Studio album by Mark Feldman
- Released: November 15, 2001
- Recorded: May 23, 1998 August 20, 1999
- Studio: DRS Television (Winterthur, Switzerland) System Two (Brooklyn, NY)
- Genre: Contemporary classical music, jazz
- Length: 50:36
- Label: Enja ENJ-9385 2

Mark Feldman chronology
| Music for Violin and Piano (1999) | Book of Tells (2001) | What Exit (2006) |

= Book of Tells =

Book of Tells (subtitled Five Pieces for String Quartet) is an album by violinist Mark Feldman which was released on the Enja label in 2001.

==Reception==

In a review for AllMusic, Blair Sanderson stated that "As versatile a composer as he is a performer and recording artist, Mark Feldman demonstrates extraordinary skills and a wide range of expressions in Book of Tells".
——————————
• **To do**
• 1. Answer these questions about the Book of Tells album text:
(a) On which label was the album released?
(b) Who wrote the AllMusic review?
(c) Which Mark Feldman album follows Book of Tells in the chronology?
• 2. Carry on the article about the album Book of Tells from the point where it ends.

• **Supplied entries**
——————————
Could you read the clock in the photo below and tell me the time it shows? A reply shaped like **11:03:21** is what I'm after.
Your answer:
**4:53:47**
——————————
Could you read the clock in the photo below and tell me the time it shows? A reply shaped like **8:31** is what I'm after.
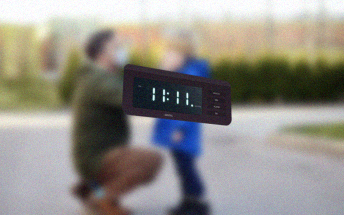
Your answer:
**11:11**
——————————
• **In response**
• 1.
(a) Enja
(b) Blair Sanderson
(c) What Exit (2006)

• 2.
Professional ratings
Review scores
| Source | Rating |
| AllMusic |  |

==Track listing==
All compositions by Mark Feldman except as indicated
1. "Windsor Quartet" - 15:14
2. "Kit Suite (Kit / Les Tenebrides / Murmur)" (Feldman/Sylvie Courvoisier/Feldman) - 10:54
3. "Xanax" - 4:53
4. "Book Of Tells" - 10:59
5. "Real Joe" - 8:09

==Personnel==
- Mark Feldman - violin
- Erik Friedlander - cello
- Joyce Hammann - violin (track 1), viola (tracks 2–5)
- Cenovia Cummins - violin (tracks 2–5)
- Lois Martin - viola (track 1)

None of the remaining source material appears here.